The decision to include the word "nurture" in the title for the intervention in this study was made with careful consideration. Nurture has long been associated in the lay community with a wide and complex range of mother and family environmental influences that are important to infant and child development. Yet, the term nurture remains loosely defined and largely misunderstood in modern society. Perhaps because of this, nurture as the subject for serious study has come to be viewed by a large segment of the scientific community with skepticism or dismissal. Increased demand for evidence-based practice and for simple quantifiable interventions has resulted in a reductionist approach to treatments, and studies testing the effects of interventions have become simpler as data has increased in quantity and has become more complex. As a consequence, few studies have viewed the nurture phenomenon in its breadth and complexity using a multi-disciplinary approach. The purpose of this trial is to address these shortcomings of NICU intervention studies. That is, we are attempting to study the complex multi-variable nurture phenomenon by keeping focused on the biology of development and by approaching nurture through its individual measurable components. In doing so, we hope that this study will lead to a more specific and comprehensive understanding of the word nurture in the public realm and a new appreciation of the concept in the scientific community.
For premature infants in isolettes in the NICU, we are trying to alleviate the multifaceted consequences of nurture deprivation revealed by studies of mother-infant separation in animal models [83-86]. Accordingly, we are enhancing the infant's exposure to the fundamental components of nurture, including maternal odor, touch and voice, and the warmth and tactile experiences of feeding and skin-to-skin contact. Mothers of NICU babies also experience the effects of separation; thus, our intervention is also designed to increase maternal exposure to her infant through the Calming Cycle interactions, with the goal of promoting biological and behavioral effects that are contingent upon normal co-regulatory interactions.
Based on the literature and on the extensive clinical experience of the first author, early introduction of repeated mother-infant sensory interactions is expected to alleviate maternal depression, anxiety, and guilt as well as lessen infant aversion to contact that stems from both separation/isolation and the many stressful medical procedures performed as life-saving interventions. The Calming Cycle is expected to have global and specific effects on both mother and infant. We hypothesize that repeated engagement of the mother and her infant in the Calming Cycle will facilitate the effectiveness of co-regulation (as measured by specific neurobehavioral, physiological and emotional indices) and have immediate and long-term beneficial effects for both. Further, we propose that the Calming Cycle provides a basis for helping mothers learn and integrate into their behavioral repertoire a means to initiate interactions with their infants and to respond in ways that maximize states of calm and minimize states of apparent discomfort.
There are several limitations to this study. Comparing outcomes in two treatment groups with different patterns of care taking place on the same intensive care unit creates the potential for interactions between participants that can lead to unintended alterations in the treatment actually delivered and in the health of the participants, which, in turn, can affect the outcome measures themselves. For example, whereas the medical and nursing staff is explicitly blind to group assignment, they too may become aware of group status by witnessing NS activities in the FNI group. However, it should be noted that patients in both study groups are intermixed in the intensive care unit among a far greater number of non-study infants. The study NICU census averages 70 infants, with 10 being the maximum number of study infants at any one time, so that the probability of such interactions is low. However, in order to assess the possibility or extent of unintended alterations in treatment, we have included questionnaires for nursing staff and mothers as well as quantitative measures of the specific calming interactions actually taking place between the mothers and infants in both groups.

Information supplied:

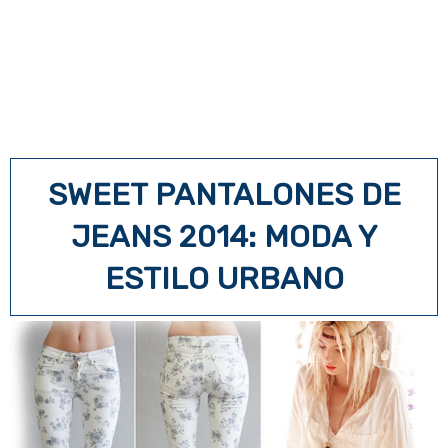
SWEET PANTALONES DE
JEANS 2014: MODA Y
ESTILO URBANO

Tasks to carry out:
a: According to the passage on the NICU nurture study, what is the average infant census of the study NICU?
b: Write the next part of the passage about the NICU nurture intervention study, starting after its last sentence.

Answers to the problems:
a: About 70 infants.

b:
Another limitation is variation in infant health. Extensive data on infant health is recorded on the unit and differences between groups in rates of infection, medical procedures necessary, and oxygen requirement may influence the infant's availability for intervention or the outcome measures, independent of the intervention. It also should be noted that the mother's availability for spending time in the NICU is limited by other obligations, such as work or other children at home. This factor, however, should not differ significantly between groups. In summary, the NICU is such a busy place that we believe interactions between mothers in the two groups regarding the maternal care differences should be minimal.
To reduce the bias potentially associated with a randomized controlled trial of this size in a modern NICU, the following criteria developed by the Cochrane Collaboration for evaluation of intervention studies  will be adopted: (1) the sequence generation of allocating subjects will be random; (2) group designation will be concealed until after consent is obtained and the first set of questionnaires is administered; (3) the blinding of participants, research and clinical staff, and outcome assessments will be achieved to the extent possible; 4) outcome data will be complete; (5) outcome reporting will not be selective.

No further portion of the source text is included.